You must not think that I afflict humanity with these sombre visions. You are the only person to whom I write, I have left letters unanswered from and and . . . because

they all expect me to be cheerful and I have not the energy to send them fictions. To the folk about me I turn a cheerful countenance, although I feel like a man who is laughing in the mouth of a well. They are shadows, and sometimes I could murder a few of them for believing that I am a shadow too. God Almighty, they talked of socialism to-day at lunch, till I broke out and told them it was the dirtiest and meanest creed that man had hit on; as they were all defending it they thought I was rude. Yet what is it but a crawling scheme to outwit Darwinism and the survival of the fittest? I ought to feel compassion for these affronted ghosts, but they drive me to arrogance just when I want to feel humble. Madmen all. . . .

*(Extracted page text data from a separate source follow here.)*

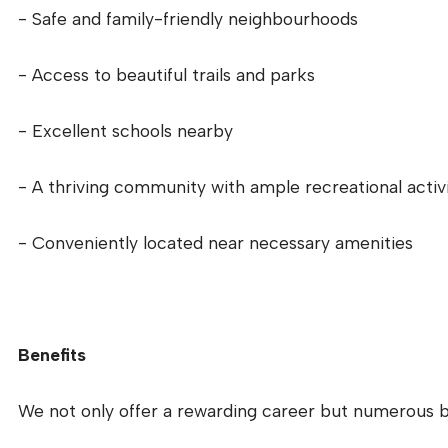
- Safe and family-friendly neighbourhoods
- Access to beautiful trails and parks
- Excellent schools nearby
- A thriving community with ample recreational activi
- Conveniently located near necessary amenities
Benefits
We not only offer a rewarding career but numerous be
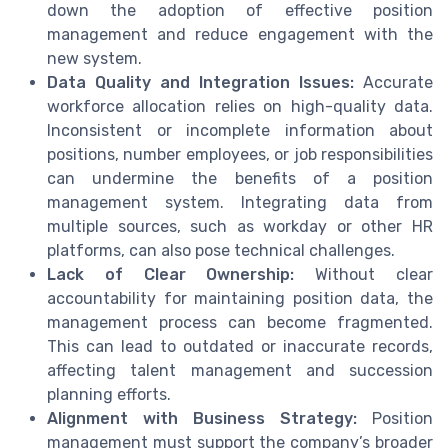
down the adoption of effective position
management and reduce engagement with the
new system.
Data Quality and Integration Issues:
Accurate
workforce allocation relies on high-quality data.
Inconsistent or incomplete information about
positions, number employees, or job responsibilities
can undermine the benefits of a position
management system. Integrating data from
multiple sources, such as workday or other HR
platforms, can also pose technical challenges.
Lack of Clear Ownership:
Without clear
accountability for maintaining position data, the
management process can become fragmented.
This can lead to outdated or inaccurate records,
affecting talent management and succession
planning efforts.
Alignment with Business Strategy:
Position
management must support the company’s broader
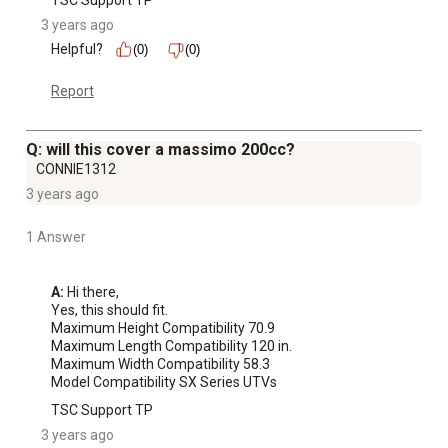
TSC Support TP
3 years ago
Helpful?
(0)
(0)
Report
Q: will this cover a massimo 200cc?
CONNIE1312
3 years ago
1 Answer
A:
 Hi there, 

Yes, this should fit.

Maximum Height Compatibility 70.9

Maximum Length Compatibility 120 in.

Maximum Width Compatibility 58.3

Model Compatibility SX Series UTVs
TSC Support TP
3 years ago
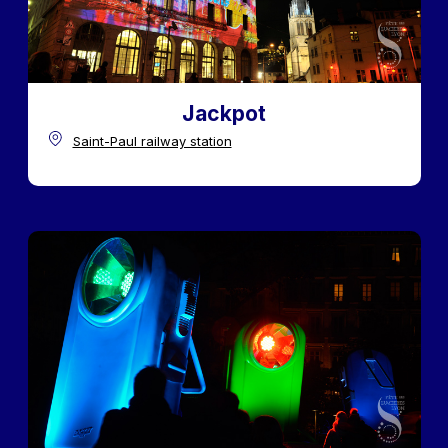
Jackpot
Saint-Paul railway station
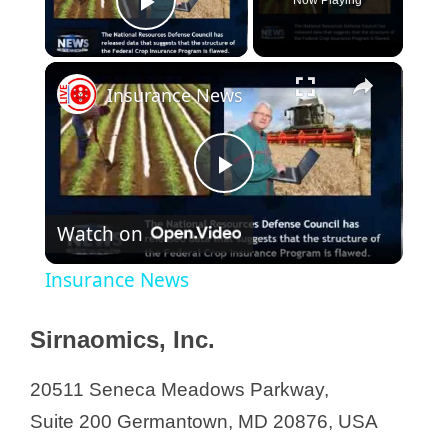
Now Playing
Play Video
Insurance News
P
Watch on
l
Insurance News
a
Sirnaomics, Inc.
y
20511 Seneca Meadows Parkway,
Suite 200 Germantown, MD 20876, USA
V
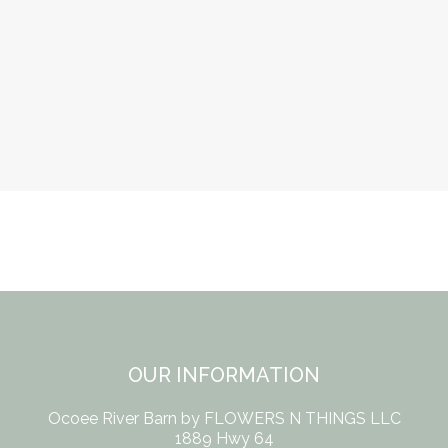
OUR INFORMATION
Ocoee River Barn by FLOWERS N THINGS LLC
1889 Hwy 64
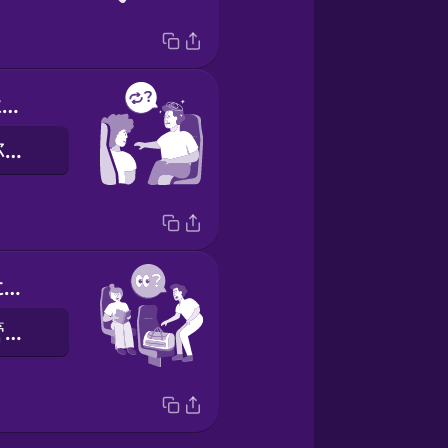
Could we switch seats?
請問我可否和你交換座位？
Could you watch my bag for a minute?
你可以幫我看管我的手袋一陣子嗎？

As for England I don’t know what to say.1 I daren’t look a day ahead for everything seems absolutely hopeless unless I can get back to work. I have a story in my head called " The Flapper” for Austin Harrison—it’s about Lily—but when shall I be able to write it? And what shall I do meanwhile if I can’t get back the trick of writing articles. The Noise of Life isn’t it? When the Academy sends their cheque I can struggle on somehow to the tenth of next month, if nothing terrible happens in the meanwhile. After that all is a blank like the mind of

Yours ever,

Silas Taylor Comberbatch.
_____

1 Alarmed by the gloom of his letters at this period, I had written begging him to come back to England.